Since the toner concentration of the developer in the developing case decreases due to toner consumption accompanying image formation, the toner cartridge 30Y shown in FIG. 2 may be used by the powder pump 27Y as necessary based on the output value Vt of the magnetic permeability sensor 26Y. The toner is replenished to be controlled within an appropriate range. The toner replenishment control is based on the difference value Tn (= Vt _ref −Vt) between the output value Vt and the control reference value Vt _ref which is the toner density control reference value, and the toner concentration when the difference value Tn is + (plus). If the difference value Tn is-(minus) and the difference value Tn is-(minus), the toner supply amount is increased as the absolute value of the difference value Tn increases, and the output value Vt becomes the control reference value. This is performed so as to approach the value of Vt _ref .
Further, the control reference value Vt _ref , the charging potential, the light amount, and the like are adjusted by process control at a rate of once every time the number of formed images reaches 10 (about 5 to 200 depending on the copy speed or the like). Specifically, for example, the density of a plurality of halftones and solid patterns formed on the photoconductor 11Y is detected by the reflection density sensor 62 shown in FIG. The control reference value Vt _ref , the development potential, the charging potential, the amount of light, and the like are adjusted so that the target adhesion amount becomes.
Furthermore, in this embodiment, a development potential correction process for correcting the development potential for each image formation is performed separately from the process control. Details of this development potential correction process will be described later.

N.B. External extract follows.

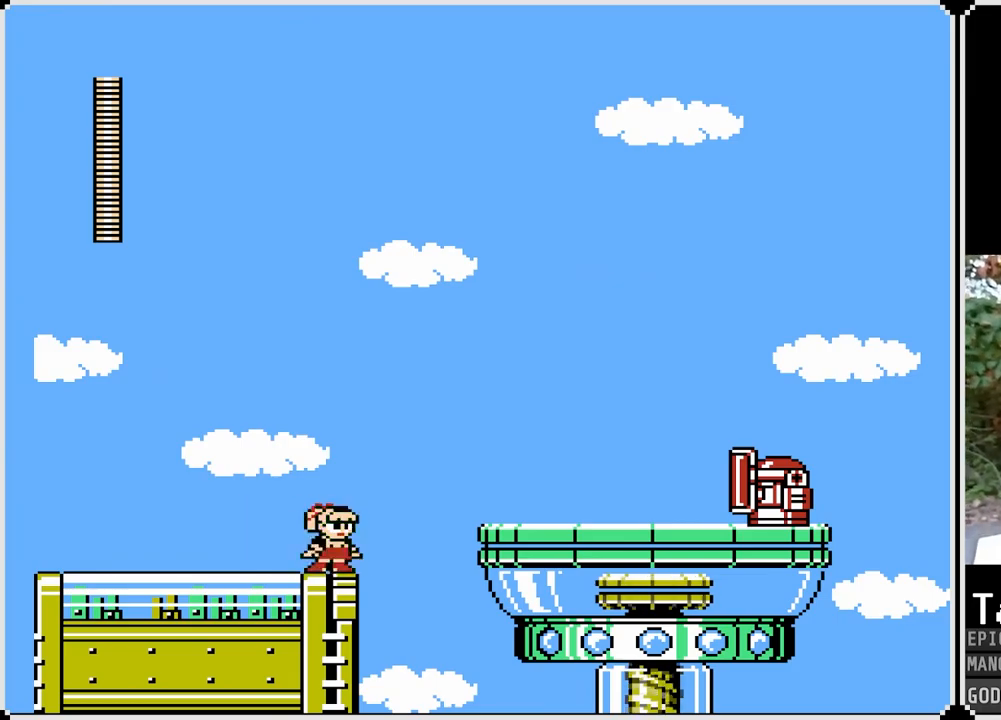
{"buttons": ["SQUARE"], "left_stick": "center", "right_stick": "center", "events": []}
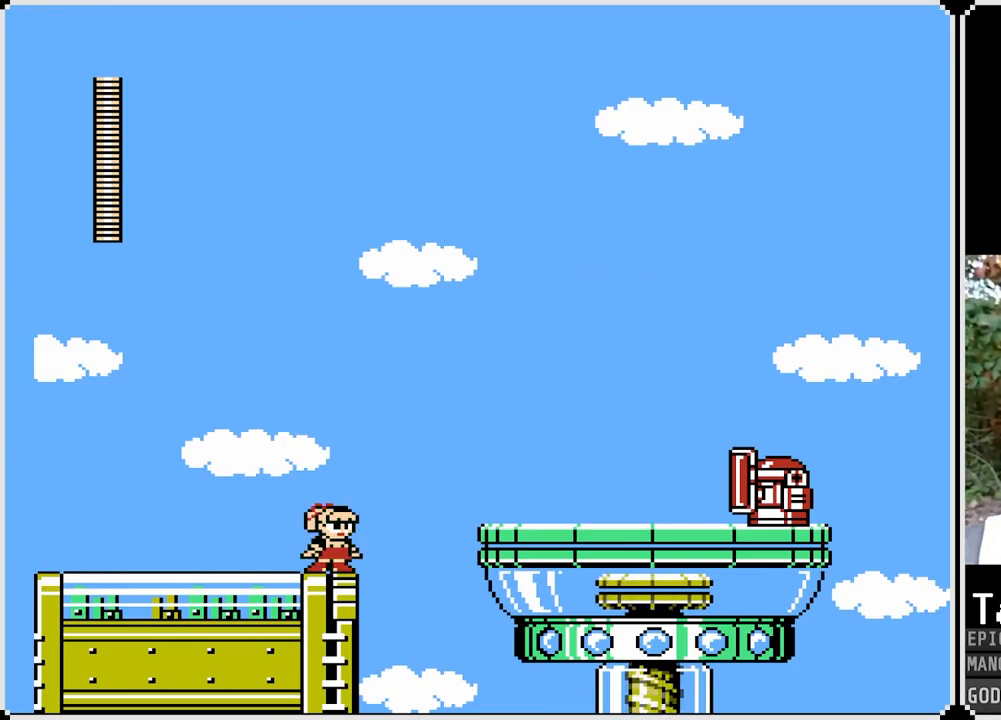
{"buttons": ["SQUARE", "DPAD_RIGHT"], "left_stick": "center", "right_stick": "center", "events": [[50, "DPAD_RIGHT", "down"], [117, "CROSS", "down"], [367, "CROSS", "up"]]}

  Of the four photoconductors 11Y, 11C, 11M and 11BK, only the black photoconductor 11BK located on the most downstream side is in the transfer nip normal contact state in which the intermediate transfer belt 6 is always in contact, and the remaining photoconductors. 11M, 11C, and 11Y can contact and separate from the intermediate transfer belt. When forming a color image on transfer paper, the four photoconductors 11Y, 11C, 11M, and 11BK are in contact with the intermediate transfer belt 6, respectively. On the other hand, when a black monochrome image is formed on the transfer paper, each of the color photoconductors 11Y, 11C, and 11M is separated from the intermediate transfer belt 6, and only the black photoconductor 11BK on which a toner image is formed with black toner is formed. Is brought into contact with the intermediate transfer belt 6.

Next, a control unit as a control unit that performs toner density control will be described.
FIG. 4 is an explanatory diagram illustrating a configuration of a control unit that performs toner density control.
The control unit 100 is provided for each developing device, but since the basic configuration is the same, the following description will be made with the color-coded codes (Y, C, M, BK) omitted. A part of the control unit 100 (CPU 101, ROM 102, RAM 103, etc.) of each developing device is shared among the developing devices.

The control unit 100 according to this embodiment includes a CPU 101, a ROM 102, a RAM 103, an I / O unit 104, and the like. The magnetic permeability sensor 26 and the reflection density sensor 62 are connected to the I / O unit 104 via A / D converters (not shown). When the CPU 101 executes a predetermined toner concentration control program, the control unit 100 transmits a control signal to the toner replenishment drive motor 31 that drives the powder pump 27 via the I / O unit 104 to perform the toner replenishment operation. Control. Further, by executing a predetermined control reference value correction program, the control reference value Vt _ref is corrected so that a constant toner density can be obtained. In addition, by executing a predetermined development potential correction program, the development potential is corrected for each image formation so that a constant image density is always obtained. The ROM 102 stores a toner density control program executed by the CPU, an image density control parameter correction program, and the like. The RAM 103 has a Vt register for temporarily storing the output value Vt of the magnetic permeability sensor 26 acquired via the I / O unit 104, and a magnetic permeability sensor when the toner concentration of the developer in the developing device 20 is the target toner concentration. A Vt _ref register for storing the reference output value Vt _ref to be output by the H. 26, a Vs register for storing the output value Vs from the reflection density sensor 62, and the like are provided.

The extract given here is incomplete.